Namen & Neues

Ein kleines Osterwunder

Veröffentlicht am 25.04.2019 von Carina Kaiser

Vor zwei Wochen hat mein Kollege Christian Hönicke das Aus des beliebten Kinderflohmarkts auf dem Helmholtzplatz angekündigt. Nach 13 Jahren gab es keine Genehmigung mehr vom Bezirksamt. Bezirksstadtrat Vollrad Kuhn (B’90/Grüne) äußerte sich zu der traurigen Nachricht: „Wie sich jetzt im Rahmen einer Vor-Ort-Prüfung ergeben hat, hat sich dieser Flohmarkt über die Jahre hin zu einem normalen Trödelmarkt entwickelt.“

Seit Freitag können die Kinderflohmarkt-Fans aufatmen.
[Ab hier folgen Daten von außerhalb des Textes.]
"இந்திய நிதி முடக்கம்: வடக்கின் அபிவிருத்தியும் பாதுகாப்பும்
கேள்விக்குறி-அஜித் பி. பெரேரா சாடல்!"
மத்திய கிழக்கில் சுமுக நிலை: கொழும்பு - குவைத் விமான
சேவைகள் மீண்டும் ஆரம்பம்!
Die Organisatorinnen Katalin Pöge und Jutta Polic schrieben auf ihrer Seite: „Es hat eine Weile gedauert, aber nun haben wir alles klären können: Der Kinderflohmarkt auf dem Helmholtzplatz kann auch 2019 wieder stattfinden.“ 

Der Weg zu dieser Nachricht war lang. Veranstaltungen auf einer Grünfläche – wozu der Helmholtzplatz zum Teil zählt – sehen eine Sondergenehmigung vor und die kam mit einem großen Auflagenkatalog. „Das war schwierig für uns, wir mussten uns entscheiden. Entweder den Flohmarkt absagen oder viel mehr Standgebühren verlangen“, sagt eine der zwei Organisatorinnen Katalin Pöge. „Es hätte gegen unsere Prinzipien verstoßen, schließlich ist der Flohmarkt für Kinder und Jugendliche gedacht“. Mit höheren Preisen hätte man die Zielgruppe eher vergrault. Über die Jahre hatte der Flohmarkt an Popularität gewonnen, sodass ein ausreichender Schutz der Grünfläche nicht mehr ausreichend gewährleistet werden konnte, hieß es aber seitens des Bezirksstadtrates.
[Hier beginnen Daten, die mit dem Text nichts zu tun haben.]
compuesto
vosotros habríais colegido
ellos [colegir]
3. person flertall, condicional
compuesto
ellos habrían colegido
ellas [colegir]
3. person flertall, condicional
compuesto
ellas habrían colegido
Doch der Kinderflohmarkt ist Kult. Er ist vor 13 Jahren dem MACHmit! Museum entwachsen und ein Projekt des Fördervereins des Kinder & Jugendmuseums Prenzlauer Berg. Bei einem gemeinsamen Termin auf Einladung von Kuhn wurden mit den Organisatorinnen die relevanten rechtlichen Fragen erörtert. „Im Ergebnis wurde eine einvernehmliche Regelung zum Nutzungsentgelt gefunden, die die Gemeinnützigkeit des Veranstalters und die pädagogische Zielrichtung bei der Einbindung von Kindern und jungen Familien mit berücksichtigt“, teilte ein Sprecher des Bezirksstadtrats mit. Das bestätigt Pöge. „Außerdem müssen wir strengere Kontrolle für den Schutz der Grünflächen einführen. Die Leute müssen konsequent darauf hingewiesen werden, die Wiese nicht zu beschädigen, alle müssen ein Auge darauf haben“, erklärt die Organisatorin. Nur so könne auch nächstes Jahr wieder eine Sondergenehmigung erteilt werden. 
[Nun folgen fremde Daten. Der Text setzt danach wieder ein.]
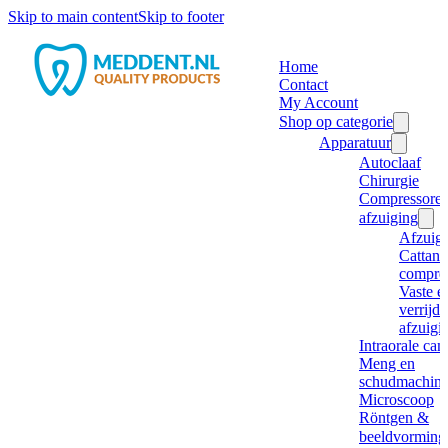
Skip to main content
Skip to footer
Home
Contact
My Account
Shop op categorie
Apparatuur
Autoclaaf
Chirurgie
Compressore
afzuiging
Afzuig
Cattani
compre
Vaste e
verrijd
afzuigi
Intraorale ca
Meng en
schudmachine
Microscoop
Röntgen &
beeldvorming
Der erste Kinderflohmarkt-Tag findet bereits am Sonntag, 5. Mai, statt. „Wir hatten ein bisschen bedenken, dass die Ankündigung vergangenen Freitag zu kurzfristig ist, aber nach 25 Sekunden waren alle Plätze ausgebucht“, sagt Pöge. Die Standpreise habe man ein wenig anpassen müssen. Für Kinder kostet ein Tischmaß (1,20 mal 1,80 Meter) wie gehabt vier Euro, der Preis für Jugendliche wurde auf den Kinderpreis reduziert. Nur Erwachsene müssen künftig zehn Euro zahlen.

Dieses Jahr gibt es insgesamt neun Flohmarkttermine. Der Anmeldetag ist immer montags pünktlich um zehn Uhr.